Muitas vezes, a decisão de iniciar o desmame surge de um desejo legítimo de autonomia, de um ciclo que se fecha, ou da percepção de que a medicação, que em dado momento sustentou o equilíbrio, já não se faz tão necessária. No entanto, esse caminho nem sempre é linear.
A interrupção abrupta de antidepressivos, como a sertralina, ou de ansiolíticos, como o clonazepam (Rivotril) e o alprazolam (Frontal), pode trazer sintomas de descontinuação: tonturas, irritabilidade, insônia, agitação, sensações corporais desconfortáveis — pequenas convocações do corpo e da psique a um novo trabalho de adaptação.

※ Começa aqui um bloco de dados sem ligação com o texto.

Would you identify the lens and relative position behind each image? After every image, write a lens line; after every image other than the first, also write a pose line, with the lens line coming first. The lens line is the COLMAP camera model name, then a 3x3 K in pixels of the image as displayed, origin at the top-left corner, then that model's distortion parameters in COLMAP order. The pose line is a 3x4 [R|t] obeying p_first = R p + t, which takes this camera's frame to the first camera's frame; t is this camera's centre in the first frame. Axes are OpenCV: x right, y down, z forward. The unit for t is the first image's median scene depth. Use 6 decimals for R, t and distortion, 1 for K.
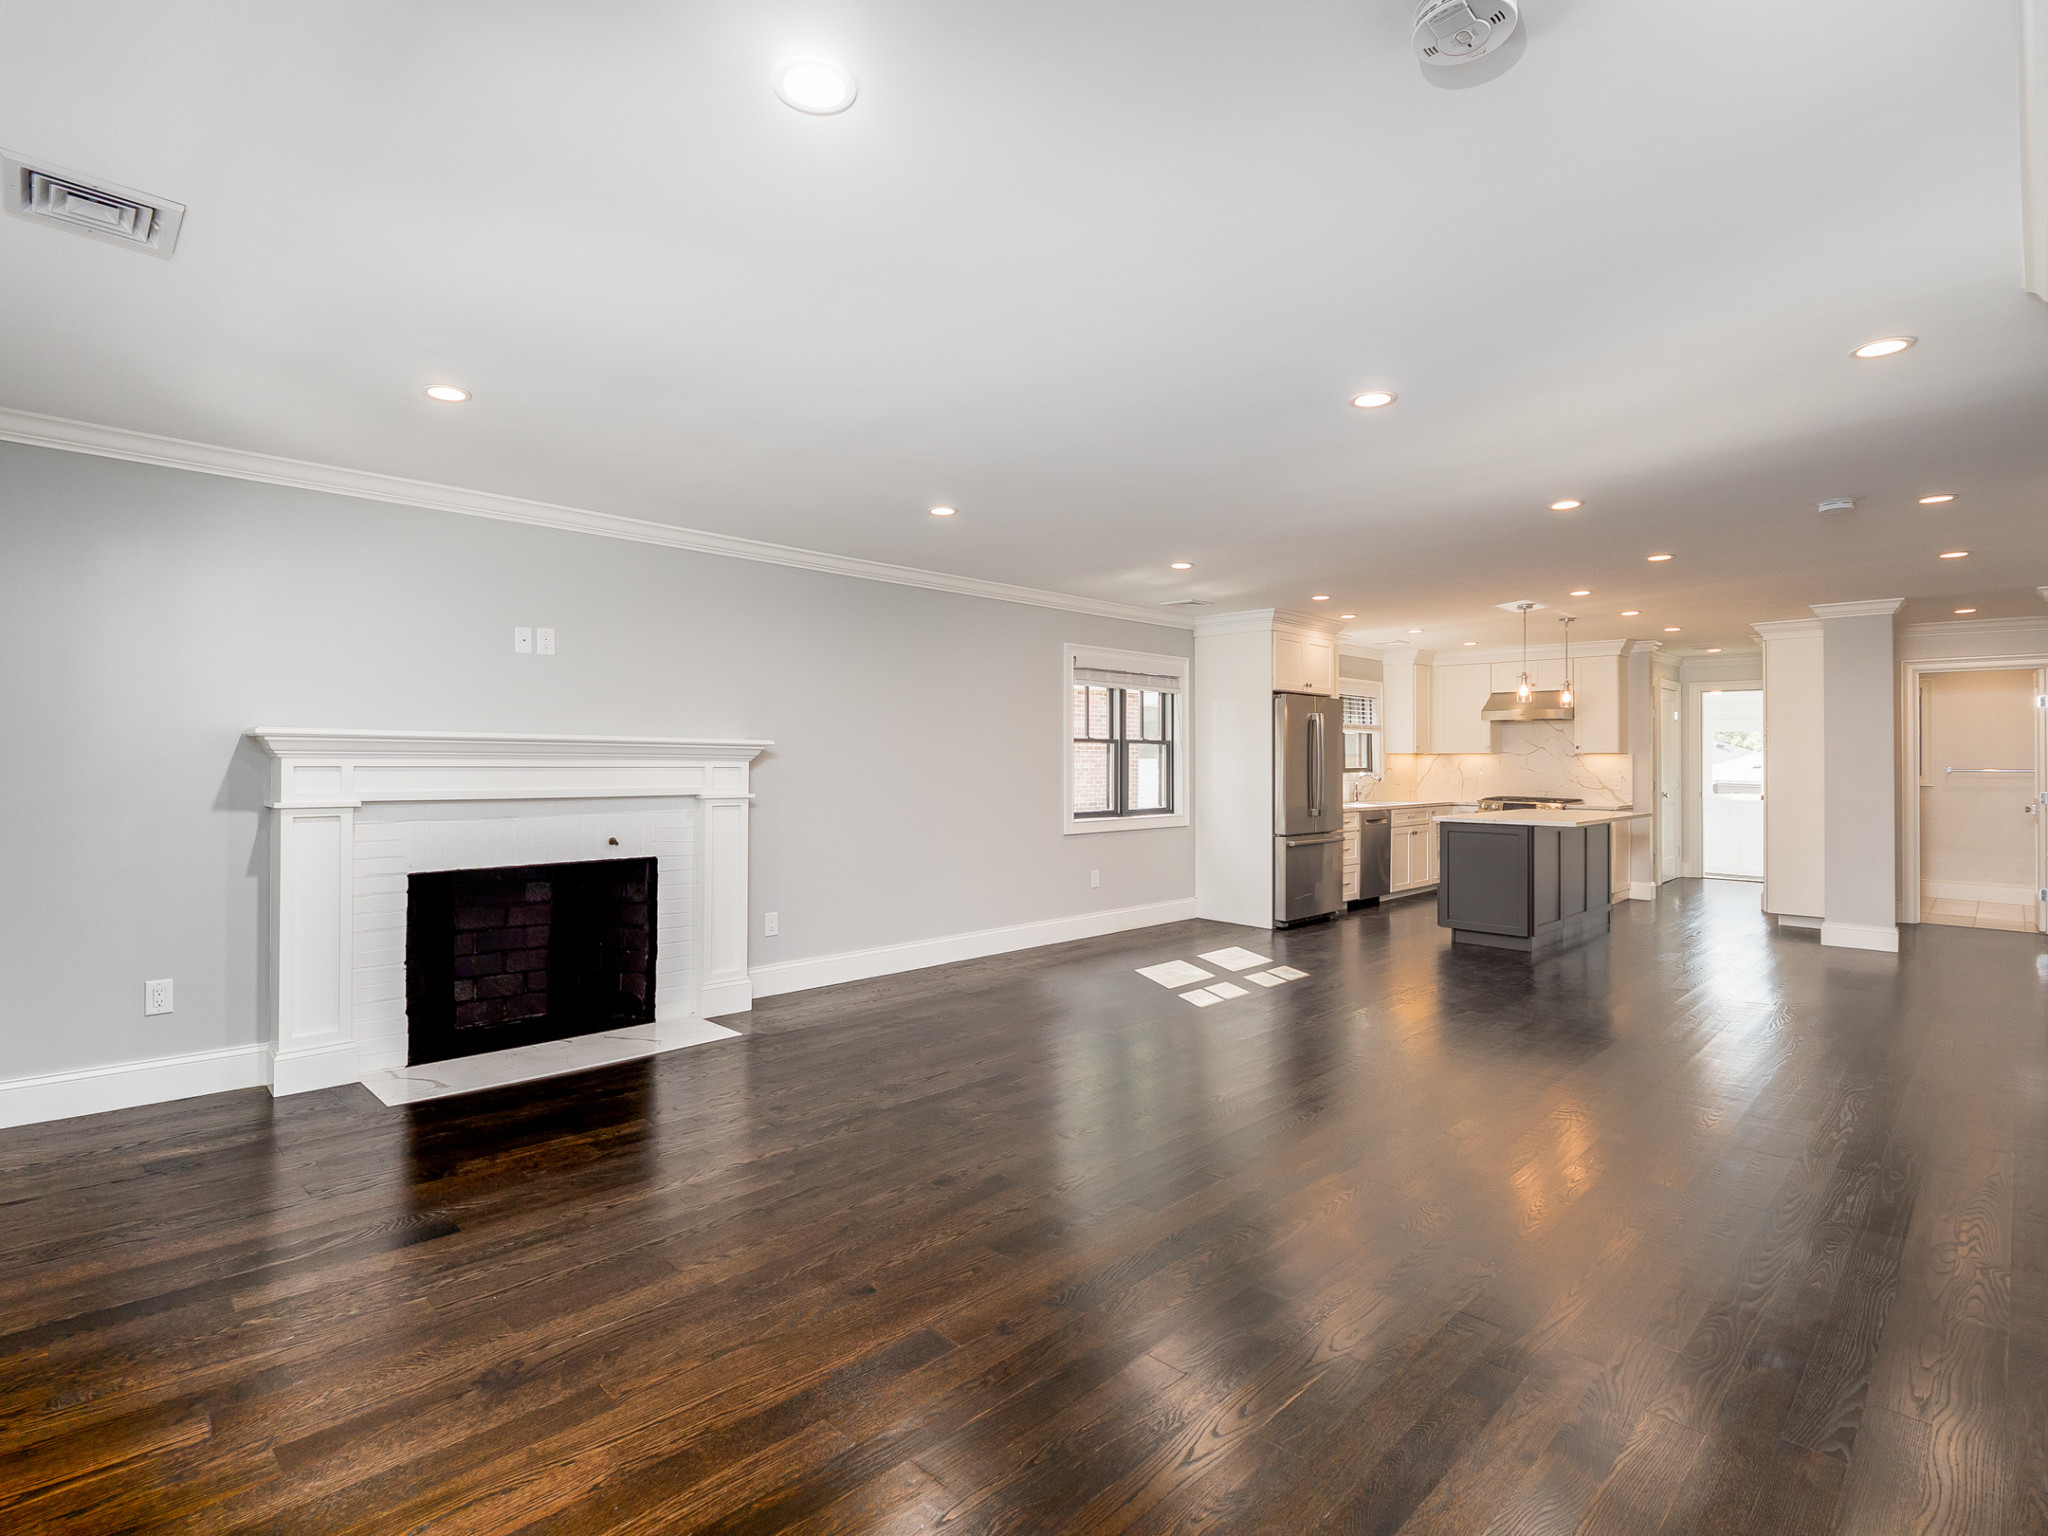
lens RADIAL K [[1016.9, 0, 1020.0], [0, 1016.9, 753.4], [0, 0, 1]] dist [-0.005676, -0.004591]
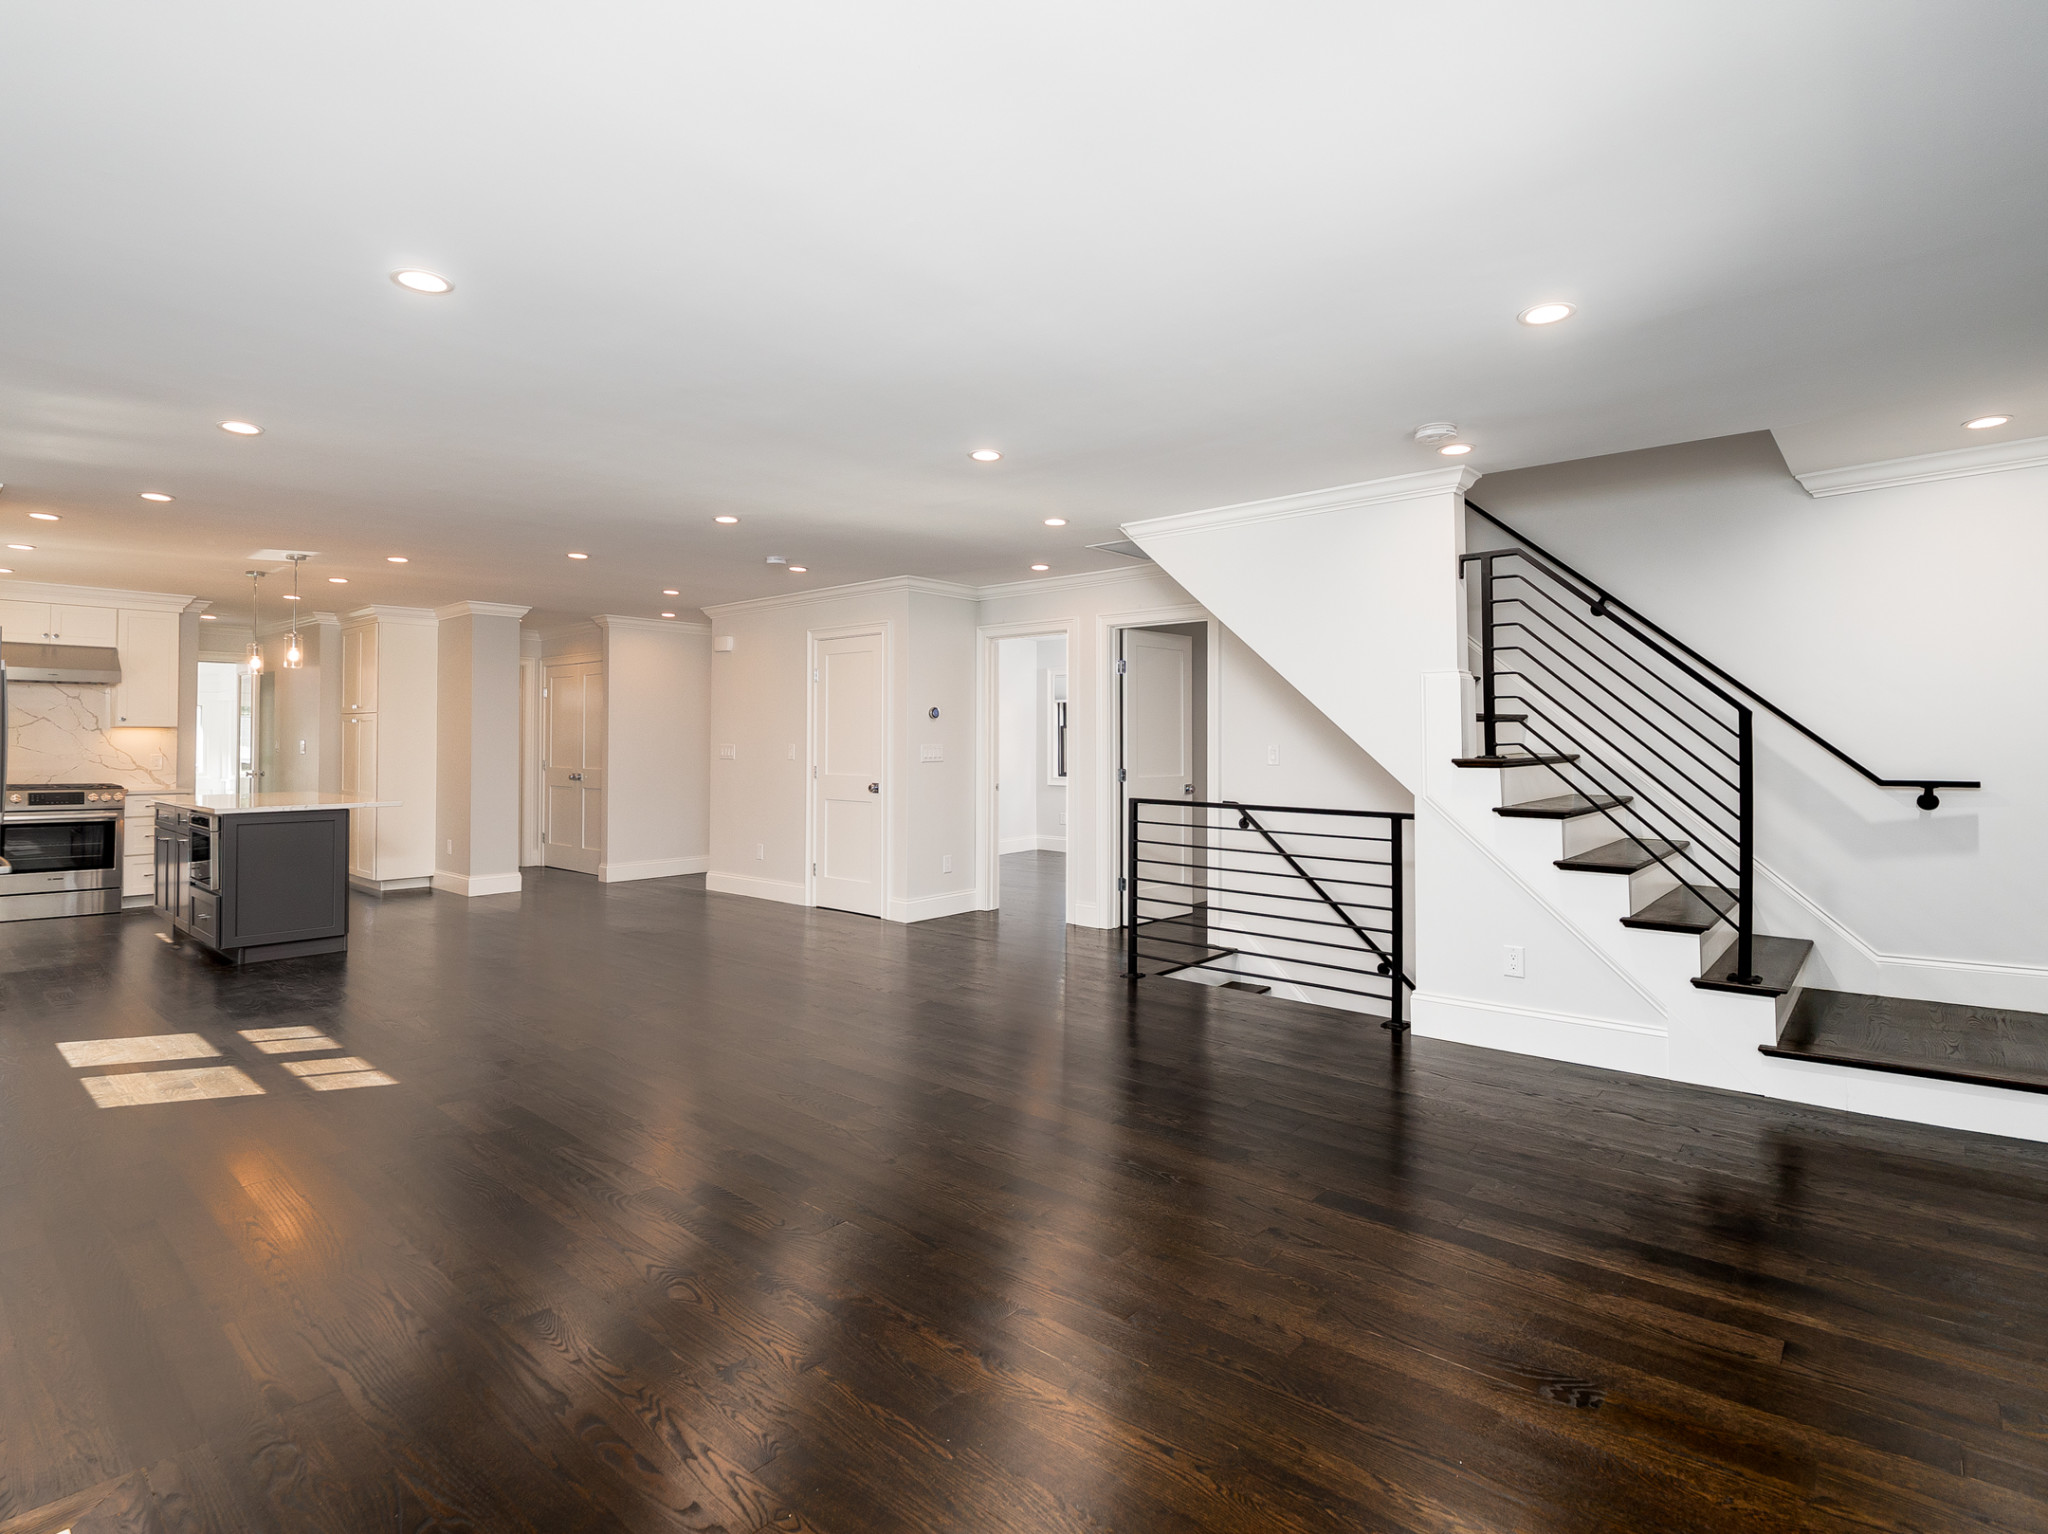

É por isso que o desmame precisa ser lento, progressivo e cuidadosamente monitorado. Há, aqui, mais do que biologia em jogo. Há a retirada de uma sustentação simbólica: o remédio que, por um tempo, ofertou uma espécie de continência à angústia, agora dá lugar à reconstrução de recursos internos.
Nesse sentido, o desmame não é apenas técnico, mas profundamente clínico. Ele convoca a escuta — uma escuta que acolha o que emerge na ausência da substância: o medo, o vazio, a redescoberta de limites e de potências. A psicoterapia, nesse percurso, não é um acessório: é o solo onde o sujeito pode sustentar sua travessia.
Desmamar não é abandonar. É transformar.
Transformar o modo como se lida com o sofrimento, com o desejo, com a vida que pulsa, mesmo entre as ruínas do que parecia imutável.
A cada redução de dose, a cada novo enfrentamento sem a mediação química, nasce a possibilidade de um reencontro — menos medicado, mas talvez mais consciente, mais vivo.